The St Andrew's Street branch of Hobson's Conduit was added in 1631, providing a supply of water. It flowed from the conduit head along Lensfield Road in the south of Cambridge, then through St Andrew's Street and towards Drummer Street. Here it split into feeds that ran into Christ's College and Emmanuel College, as well as a public dipping point. Much of the open conduit that ran along St Andrew's Street was covered in 1996 as part of pedestrian improvements.

==Mystery Cavern==
During October 2010, engineers excavating what had been believed to be a collapsed sewer underneath the road discovered a man-made subterranean chamber measuring 9 metres (30 feet) in depth and 6 metres (20 feet) in length.
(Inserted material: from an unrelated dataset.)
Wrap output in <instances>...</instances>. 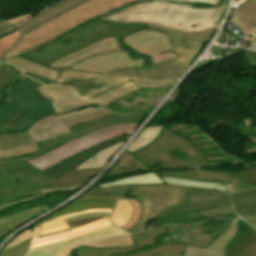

A spokesman for Anglian Water, the organisation carrying out the work, told reporters that the chamber had been dug recently but precisely when - and by whom - is currently subject to investigation. One possible explanation is that the cavern is an abandoned telecommunications vault dug during the extensive building work that took place along St. Andrew's Street in 2007 and 2008 during the construction of the Grand Arcade or during the demolition of Bradwell's Court, a shopping mall that stood opposite where the Arcade now stands.